Henoch-Schönlein immune vasculitis can include in its clinical signs and symptoms up to four syndromes. Skin and the subcutaneous tissues are always affected through pathognomonic purpura (specific) as well as (in various situations): artritis of major joints, the gastrointestinal tract damage or, rarely, the kidney’s injury.

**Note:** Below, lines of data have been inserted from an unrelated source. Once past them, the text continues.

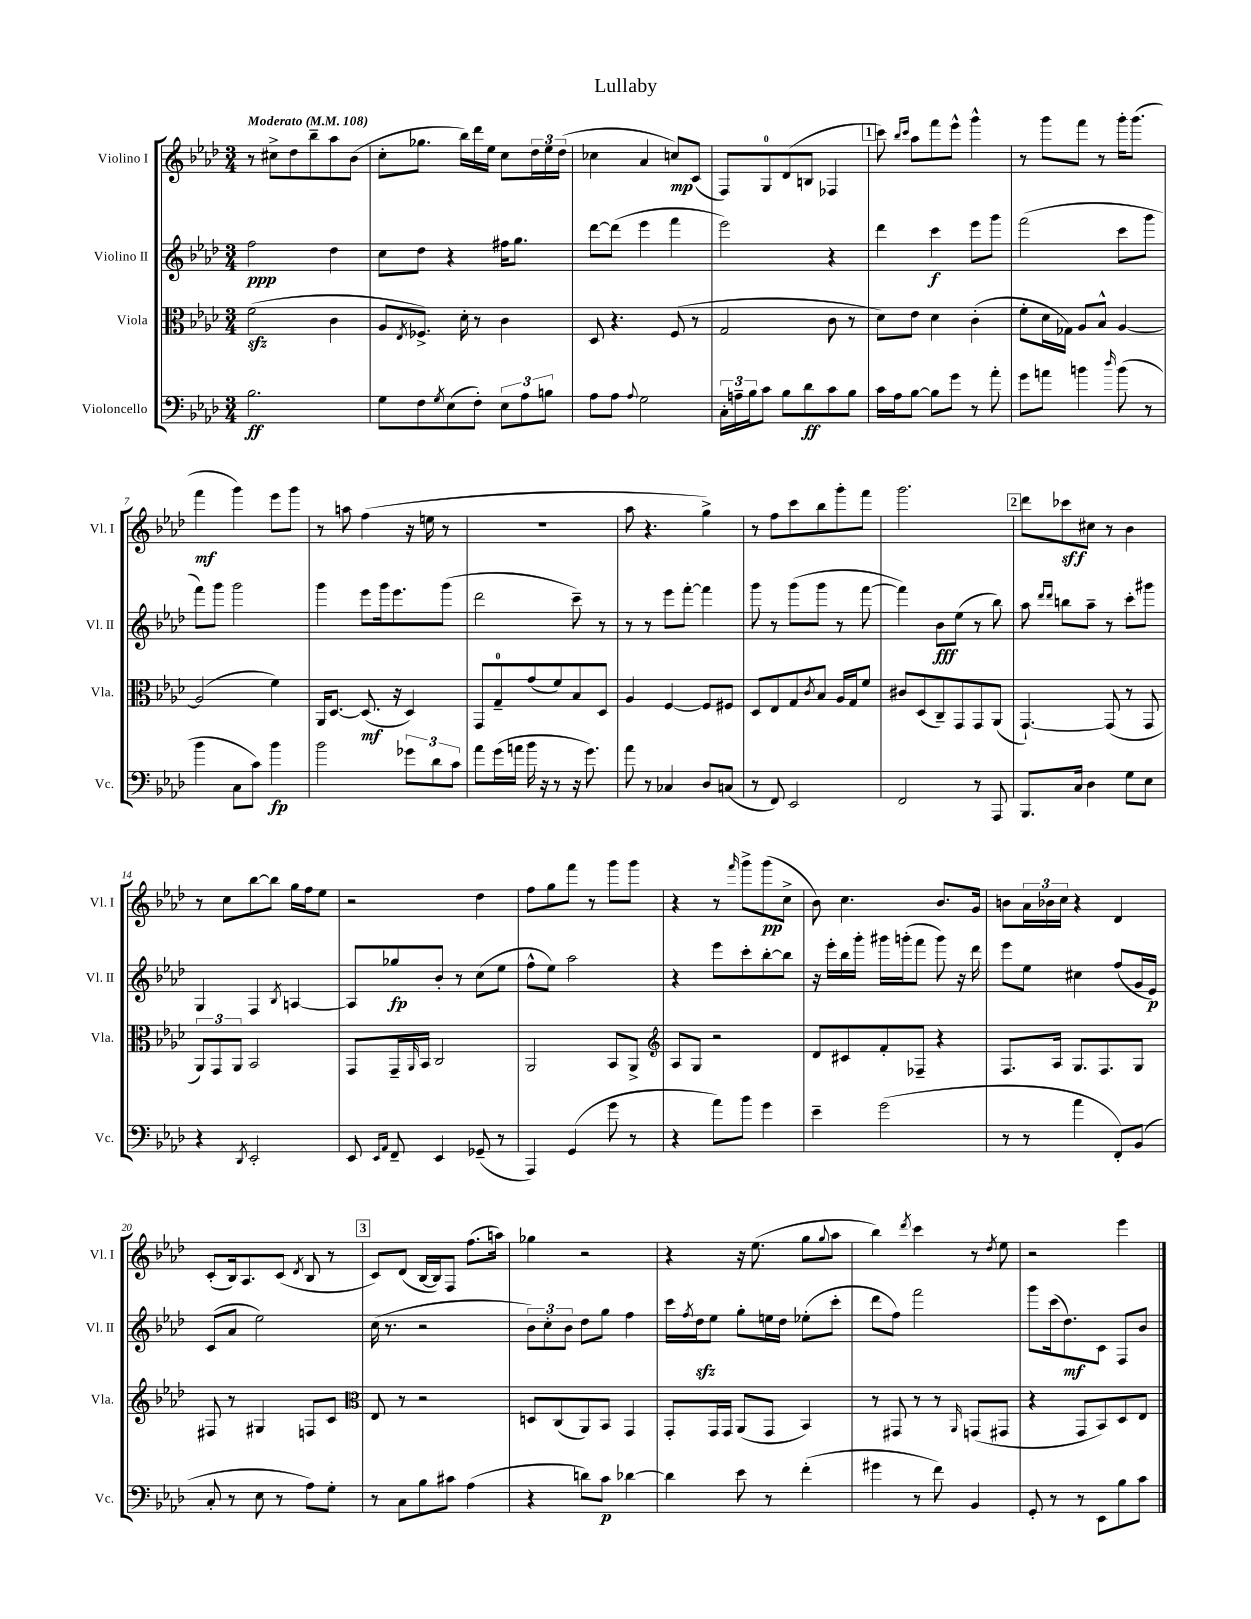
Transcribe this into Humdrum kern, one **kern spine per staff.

**kern	**dynam	**kern	**dynam	**kern	**dynam	**kern	**dynam
*part4	*part4	*part3	*part3	*part2	*part2	*part1	*part1
*staff4	*staff4	*staff3	*staff3	*staff2	*staff2	*staff1	*staff1
*I"Violoncello	*	*I"Viola	*	*I"Violino II	*	*I"Violino I	*
*I'Vc.	*	*I'Vla.	*	*I'Vl. II	*	*I'Vl. I	*
*clefF4	*	*clefC3	*	*clefG2	*	*clefG2	*
*k[b-e-a-d-]	*	*k[b-e-a-d-]	*	*k[b-e-a-d-]	*	*k[b-e-a-d-]	*
*M3/4	*	*M3/4	*	*M3/4	*	*M3/4	*
*MM108	*	*MM108	*	*MM108	*	*MM108	*
=1	=1	=1	=1	=1	=1	=1	=1
!	!	!	!	!	!	!LO:TX:a:B:t=Moderato	!
2.B-\	ff	(2fzz\	.	2ff\	ppp	8r	.
.	.	.	.	.	.	8cc#X^\L	.
.	.	.	.	.	.	8dd-\	.
.	.	.	.	.	.	8bb-~\	.
.	.	4c\	.	4dd-\	.	8aa-\	.
.	.	.	.	.	.	(8b-\J	.
=2	=2	=2	=2	=2	=2	=2	=2
8G\L	.	8A-/L	.	8cc\L	.	8cc'\L	.
.	.	8qE-/	.	.	.	.	.
8F\	.	8.F-X^/J)	.	8dd-\J	.	8.gg-X\J	.
8qG/	.	.	.	.	.	.	.
(8E-\	.	.	.	4r	.	.	.
.	.	16d-'\	.	.	.	16bb-\LL)	.
8F'\J)	.	8r	.	.	.	16ddd-\	.
.	.	.	.	.	.	16ee-\JJ	.
12E-\L	.	4c\	.	16ff#X\KL	.	8cc\L	.
.	.	.	.	8.gg\J	.	.	.
12A-\	.	.	.	.	.	.	.
.	.	.	.	.	.	24dd-\L	.
12Bn\J	.	.	.	.	.	24ee-\	.
.	.	.	.	.	.	(24dd-\JJ	.
=3	=3	=3	=3	=3	=3	=3	=3
8A-\L	.	8D-/	.	[8ddd-\L	.	4cc-X\	.
8A-\J	.	4.r	.	(8ddd-\J]	.	.	.
8qqA-/	.	.	.	.	.	.	.
2G\	.	.	.	4eee-\	.	4a-/	.
.	.	(8F/	.	4fff\	.	8ccn/L)	mp
.	.	8r	.	.	.	(8c/J	.
=4	=4	=4	=4	=4	=4	=4	=4
24C'\LL	.	2G/	.	2eee-\)	.	8F/L)	.
24An~\	.	.	.	.	.	.	.
24B-\J	.	.	.	.	.	.	.
8c\J	.	.	.	.	.	8G/	.
8B-\L	.	.	.	.	.	(8d-/	.
8d-\	ff	.	.	.	.	8Bn/J	.
8c\	.	8c\	.	4r	.	4F-X/	.
8B-\J	.	8r	.	.	.	.	.
!!LO:REH:place=s1:t=1
=5	=5	=5	=5	=5	=5	=5	=5
16c\LL	.	8d-\L)	.	4ddd-\	.	8ccc\)	.
16A-\J	.	.	.	.	.	.	.
.	.	.	.	.	.	16qqbb-/LL	.
.	.	.	.	.	.	16qqccc/JJ	.
[8B-\J	.	8e-\J	.	.	.	8aa-\L	.
8B-\L]	.	4d-\	.	4ccc\	f	8fff\	.
8g\J	.	.	.	.	.	8eee-^^\J	.
8r	.	(4c'\	.	8eee-\L	.	4ggg^^\	.
8a-'\	.	.	.	8ggg\J	.	.	.
=6	=6	=6	=6	=6	=6	=6	=6
8g\L	.	8f'\L	.	(2fff\	.	8r	.
8an\J	.	16d-\L	.	.	.	8ggg\L	.
.	.	16G-X\JJ)	.	.	.	.	.
4bn\	.	8A-/L	.	.	.	8fff\J	.
.	.	8B-^^/J	.	.	.	8r	.
16qqdd-/	.	.	.	.	.	.	.
(8b\	.	[4A-/	.	8ccc\L	.	16ggg'\KL	.
.	.	.	.	.	.	(8.ggg\J	.
8r	.	.	.	8ggg\J	.	.	.
!!LO:LB:g=z
=7	=7	=7	=7	=7	=7	=7	=7
4b-\	.	(2A-/]	.	8fff\L)	.	4fff\	mf
.	.	.	.	8ggg\J	.	.	.
8C\L	.	.	.	2ggg\	.	4ggg\)	.
8c\J)	.	.	.	.	.	.	.
4b-\	fp	4f\)	.	.	.	8eee-\L	.
.	.	.	.	.	.	8ggg\J	.
=8	=8	=8	=8	=8	=8	=8	=8
2b-\	.	16AA-/KL	.	4ggg\	.	8r	.
.	.	[8.D-/J	.	.	.	.	.
.	.	.	.	.	.	8aan\	.
.	.	(8.D-/]	mf	8eee-\L	.	(4ff\	.
.	.	.	.	16ggg\k	.	.	.
.	.	16r	.	8.eee-\	.	.	.
12g-X\L	.	4D-/)	.	.	.	16r	.
.	.	.	.	.	.	16een\	.
12d-\	.	.	.	.	.	.	.
.	.	.	.	(8ggg\J	.	8r	.
12c\J	.	.	.	.	.	.	.
=9	=9	=9	=9	=9	=9	=9	=9
8a-\L	.	8GG/L	.	2ddd-\	.	2.r	.
(16g\L	.	8G~/	.	.	.	.	.
16an\JJ	.	.	.	.	.	.	.
16b-\	.	(8g/	.	.	.	.	.
16r	.	.	.	.	.	.	.
8r	.	8f/)	.	.	.	.	.
16r	.	8B-/	.	8ccc~\)	.	.	.
8.g\)	.	.	.	.	.	.	.
.	.	8D-/J	.	8r	.	.	.
=10	=10	=10	=10	=10	=10	=10	=10
8a-\	.	4A-/	.	8r	.	8aa-\	.
8r	.	.	.	8r	.	4.r	.
4C-X/	.	[4F/	.	8eee-\L	.	.	.
.	.	.	.	[8fff'\J	.	.	.
8D-/L	.	8F/L]	.	4fff\]	.	4gg^\)	.
(8Cn/J	.	8F#X/J	.	.	.	.	.
=11	=11	=11	=11	=11	=11	=11	=11
8r	.	8D-/L	.	8ggg\	.	8r	.
8FF/)	.	8E-/	.	8r	.	8ff\L	.
2EE-/	.	8G/	.	(8ggg\L	.	8ccc\	.
.	.	8qc/	.	.	.	.	.
.	.	8B-/J	.	8ggg\J	.	8bb-\	.
.	.	16A-/LL	.	8r	.	8ggg'\	.
.	.	16G/J	.	.	.	.	.
.	.	8f/J	.	[8fff\	.	8fff\J	.
=12	=12	=12	=12	=12	=12	=12	=12
2FF/	.	8c#X/L	.	4fff\])	.	2.ggg\	.
.	.	(8D-/	.	.	.	.	.
.	.	8C~/)	.	8b-\L	fff	.	.
.	.	8GG/	.	(8ee-\J	.	.	.
8r	.	8GG/	.	8r	.	.	.
8AAA-/	.	(8AA-/J	.	8bb-\)	.	.	.
!!LO:REH:place=s1:t=2
=13	=13	=13	=13	=13	=13	=13	=13
8.BBB-/L	.	[4.GG`/)	.	8aa-\	.	8ddd-\L	.
.	.	.	.	16qqddd-/LL	.	.	.
.	.	.	.	16qqddd-/JJ	.	.	.
.	.	.	.	8bbn\L	.	8ccc-X\	sff
16C/Jk	.	.	.	.	.	.	.
4D-\	.	.	.	8aa-~\J	.	8cc#X\J	.
.	.	(8GG/]	.	8r	.	8r	.
8G\L	.	8r	.	8ccc'\L	.	4b-\	.
8E-\J	.	8GG/	.	8ggg#X\J	.	.	.
!!LO:LB:g=z
=14	=14	=14	=14	=14	=14	=14	=14
4r	.	12AA-/L)	.	4G/	.	8r	.
.	.	12GG/	.	.	.	.	.
.	.	.	.	.	.	8cc\L	.
.	.	12AA-/J	.	.	.	.	.
8qDD-/	.	.	.	.	.	.	.
2EE-'/	.	2BB-/	.	4F/	.	[8bb-\	.
.	.	.	.	.	.	8bb-\J]	.
.	.	.	.	8qB-/	.	.	.
.	.	.	.	[4An/	.	16gg\LL	.
.	.	.	.	.	.	16ff\J	.
.	.	.	.	.	.	8ee-\J	.
=15	=15	=15	=15	=15	=15	=15	=15
8EE-/	.	8GG/L	.	8A/L]	.	2r	.
16qqEE-/LL	.	.	.	.	.	.	.
16qqAA-/JJ	.	.	.	.	.	.	.
8FF~/	.	16GG~/L	.	8gg-X/	fp	.	.
.	.	16qqAA-/	.	.	.	.	.
.	.	16BB-/JJ	.	.	.	.	.
4EE-/	.	2C/	.	8b-'/J	.	.	.
.	.	.	.	8r	.	.	.
(8GG-X~/	.	.	.	(8cc\L	.	4dd-\	.
8r	.	.	.	8ee-\J	.	.	.
=16	=16	=16	=16	=16	=16	=16	=16
4AAA-/)	.	2AA-/	.	8ff^^\L	.	8ff\L	.
.	.	.	.	8ee-\J)	.	8gg\	.
(4GG/	.	.	.	2aa-\	.	8fff\J	.
.	.	.	.	.	.	8r	.
8g\	.	8BB-/L	.	.	.	8ggg\L	.
8r	.	8AA-^/J	.	.	.	8ggg\J	.
=17	=17	=17	=17	=17	=17	=17	=17
*	*	*clefG2	*	*	*	*	*
4r	.	8A-/L	.	4r	.	4r	.
.	.	8G/J	.	.	.	.	.
8a-\L)	.	2r	.	8eee-\L	.	8r	.
.	.	.	.	.	.	16qqfff/	.
8b-\J	.	.	.	8ccc'\	.	8ggg^\L	.
4g\	.	.	.	[8bb-'\	.	(8ggg\	pp
.	.	.	.	8bb-\J]	.	8cc^\J	.
=18	=18	=18	=18	=18	=18	=18	=18
4e-~\	.	8d-/L	.	16r	.	8b-\)	.
.	.	.	.	16eee-'\LL	.	.	.
.	.	8c#X/	.	16bb-\	.	4.cc\	.
.	.	.	.	16ggg'\JJ	.	.	.
(2g\	.	8f'/	.	16ggg#X\LL	.	.	.
.	.	.	.	(16gggn'\J	.	.	.
.	.	8F-X~/J	.	8fff\J	.	.	.
.	.	4r	.	8ggg\)	.	8.b-/L	.
.	.	.	.	16r	.	.	.
.	.	.	.	16ddd-\	.	16g/Jk	.
=19	=19	=19	=19	=19	=19	=19	=19
8r	.	8.F/L	.	8eee-\L	.	8bn\L	.
8r	.	.	.	8ee-\J	.	24a-\L	.
.	.	.	.	.	.	24b-X\	.
.	.	16A-/Jk	.	.	.	.	.
.	.	.	.	.	.	24cc\JJ	.
4a-\	.	8.G/L	.	4cc#X\	.	4r	.
.	.	8.F/	.	.	.	.	.
8FF'/L)	.	.	.	(8ff/L	.	4d-/	.
(8BB-/J	.	8G/J	.	16g/L	.	.	.
.	.	.	.	16e-/JJ)	p	.	.
!!LO:LB:g=z
=20	=20	=20	=20	=20	=20	=20	=20
8C'/	.	8F#X/	.	(8c/L	.	(8c'/L	.
8r	.	8r	.	8a-/J	.	16B-/k)	.
.	.	.	.	.	.	8.A-/	.
8E-\	.	4G#X/	.	2ee-\)	.	.	.
8r	.	.	.	.	.	(8c/J	.
.	.	.	.	.	.	8qd-/	.
8A-\L)	.	8Fn/L	.	.	.	8B-/	.
8G'\J	.	8c/J	.	.	.	8r	.
!!LO:REH:place=s1:t=3
=21	=21	=21	=21	=21	=21	=21	=21
*	*	*clefC3	*	*	*	*	*
8r	.	8E-/	.	(16cc\	.	8c/L)	.
.	.	.	.	8.r	.	.	.
8C\L	.	8r	.	.	.	(8d-/J	.
8B-\	.	2r	.	2r	.	[16B-/LL	.
.	.	.	.	.	.	16B-/J])	.
8c#X\J	.	.	.	.	.	8F/J	.
(4A-\	.	.	.	.	.	(8.ff\L	.
.	.	.	.	.	.	16aan\Jk)	.
=22	=22	=22	=22	=22	=22	=22	=22
4r	.	8Dn/L	.	12b-\L)	.	4gg-X\	.
.	.	.	.	12cc'\	.	.	.
.	.	(8C/	.	.	.	.	.
.	.	.	.	12b-\J	.	.	.
8dn\L)	.	8AA-/)	.	8dd-\L	.	2r	.
8c\J	p	8BB-/J	.	8gg\J	.	.	.
[4d-X\	.	4GG/	.	4ff\	.	.	.
=23	=23	=23	=23	=23	=23	=23	=23
4d-\]	.	8GG'/L	.	16ccc\LL	.	4r	.
.	.	.	.	8qff/	.	.	.
.	.	.	.	16dd-zz\J	.	.	.
.	.	16GG/L	.	8ee-\J	.	.	.
.	.	16GG/JJ	.	.	.	.	.
8e-\	.	(8AA-/L	.	8gg'\L	.	16r	.
.	.	.	.	.	.	(8.ee-\	.
8r	.	8GG/J	.	16een\L	.	.	.
.	.	.	.	16dd-\JJ	.	.	.
(4f'\	.	4BB-/)	.	(8ee-X'\L	.	8gg\L	.
.	.	.	.	.	.	8qqgg/	.
.	.	.	.	8ccc'\J	.	8aa-\J	.
=24	=24	=24	=24	=24	=24	=24	=24
4g#X\	.	8r	.	8ddd-\L	.	4bb-\)	.
.	.	8GG#X/	.	8ff\J)	.	.	.
.	.	.	.	.	.	8qddd-/	.
8r	.	8r	.	2fff\	.	4ccc\	.
8f\)	.	8r	.	.	.	.	.
.	.	16qqAA-/	.	.	.	.	.
4BB-/	.	(8GGn/L	.	.	.	8r	.
.	.	.	.	.	.	8qdd-/	.
.	.	8GG#X/J	.	.	.	8ee-\	.
=25	=25	=25	=25	=25	=25	=25	=25
8GG'/	.	4r	.	8ggg\L	.	2r	.
8r	.	.	.	(16ccc\k	.	.	.
.	.	.	.	8.dd-\)	mf	.	.
8r	.	8GG/L	.	.	.	.	.
8EE-\L	.	8BB-/)	.	8c\J	.	.	.
8B-\	.	8D-/	.	8F/L	.	4eee-\	.
8c\J	.	8E-/J	.	8b-/J	.	.	.
==	==	==	==	==	==	==	==
*-	*-	*-	*-	*-	*-	*-	*-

The authors put forward a study concerning 31 patients (16 boys, 15 girls) with the diagnosis of H-S vasculitis, who were admitted in the First Paediatrics Clinic, Craiova, in the 2007–2016 time period.

Out of all, two clinical cases were selected: CF, 15 year old patient, admitted in 2008 with H-S gastrointestinal syndrome vasculitis, and SAD, 6 year old preschooler, who featured all four clinical syndromes, including the renal affection. CF needed corticosteroid therapy – 7 days out of the 18 day hospitalisation period, as well as gastritis treatment, while patient S.A.D. reacted favourably to the 10 day Prednisone course, only as far as the cutaneous purpura and articular syndrome are concerned. The glomerulonephritis diagnosed in SAD., difficult to differentiate from an impure nephrotic syndrome, healed in the following month, after stoping the Prednisone medication.

The four syndromes described within H-S vasculitis were diagnosed in a single patient – S.A.D., the rest predominantly having digestive syndrome (12 cases), as well as articular syndrome (18 cases). ASO had pathological values (between 400–2500 U) in 27 patients.

Corticosteroid therapy facilitated the healing of purpura and gasto-intestinal syndrome, proving itself inefficient in the glomerulonephritis as in medical literature.